A great example of demographic changes is the baby boomers who are now transitioning to retirement which will significantly affect the housing market for many years to come.
Interest Rates
Interest rates also have a large influence on the housing markets. If you are thinking of buying a home with a mortgage, it is advantageous to review the interest rates first using a mortgage calculator.
Fluctuations in interest rates can considerably impact a person’s ability to purchase a Real Estate property. This is because the higher the interest rates are, the higher the price to get a mortgage to buy a residential property will become, which will create a lower demand for homes which again will push the prices lower.
It is also important to know that as the interest rate goes down, the mortgage costs also go down which increases the demand for the houses and thus increases the residential real estate value.
But, when you look at the effect of interest rates on equity investments like Real Estate Investment Trusts (REIT) instead of the residential real estates, then the connection there is the same as bonds with interest rates.
When the interest rates go up, a bond’s value decreases because its coupon rate becomes less valuable and when the interest rates go down the value of the bond goes up.
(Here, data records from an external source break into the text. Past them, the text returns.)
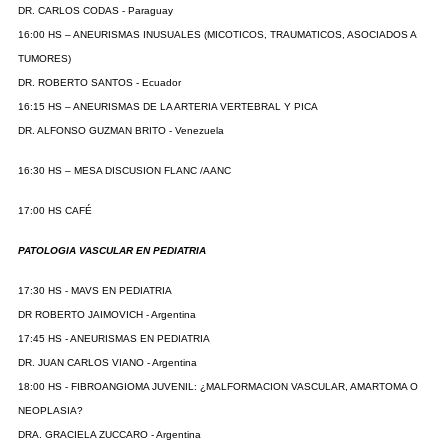
DR. CARLOS CODAS - Paraguay
16:00 HS – ANEURISMAS INUSUALES (MICOTICOS, TRAUMATICOS, ASOCIADOS A
TUMORES)
DR. ROBERTO SANTOS - Ecuador
16:15 HS – ANEURISMAS DE LA ARTERIA VERTEBRAL Y PICA
DR. ALFONSO GUZMAN BRITO - Venezuela
16:30 HS – MESA DISCUSION FLANC /AANC
17:00 HS CAFÉ
PATOLOGIA VASCULAR EN PEDIATRIA
17:30 HS - MAVS EN PEDIATRIA
DR ROBERTO JAIMOVICH - Argentina
17:45 HS - ANEURISMAS EN PEDIATRIA
DR. JUAN CARLOS VIANO - Argentina
18:00 HS - FIBROANGIOMA JUVENIL: ¿MALFORMACION VASCULAR, AMARTOMA O
NEOPLASIA?
DRA. GRACIELA ZUCCARO - Argentina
Similarly, the REITs’ yields grow higher and become more valuable when the interest rates go down. When the interest rates go up, the REITs’ yield becomes less attractive thus making them less valuable.
The Economy
Another huge factor that significantly affects the housing market is the overall state of the economy. The state of the economy is usually measured by indicators like Employment data, inflation rate, Consumer Price Index Manual, GDP, manufacturing data, etc. When the economy slows down, so does the housing market.
However, the cyclical nature of the economy can have a different effect on different types of real estate. If a REIT for example, has a significant investment in hotels, they would be more affected by an economic slowdown than a REIT that has a substantial investment in office buildings. This is because hotels are a type of property that is very receptive to the health of the economy due to the nature of lease in the sector. If the economy is not doing well, hotel customers may avoid booking hotels. On the other hand, Office renters have long term leases that can not be changed in the middle of an economic slowdown. You should always be aware of the health of the economy before investing in the housing market. You should also be mindful of the sensitivity of the real estate property in relation to the health of the economy you invest in it.
Government Policies and Subsidies
Laws are also a significant factor that can significantly influence the demand for properties as well as influence property costs. Subsidies, tax cuts, and tax credits are some of the ways the governments can briefly increase the demand for houses for as long as they want.
Being aware of the current government stimulants can help you prepare for changes in demand and supply and also know possible wrong trends. In 2009 for example, the United States government introduced a first-time homebuyers tax cut in an attempt to boost home sales in a slowing economy. This tax cut alone led to more than 900,000 people to buy homes. Although it was just temporary, it resulted in a spike in demand for houses, and if you had not known about the tax cuts, you would have thought that the rise in demands was due to other factors.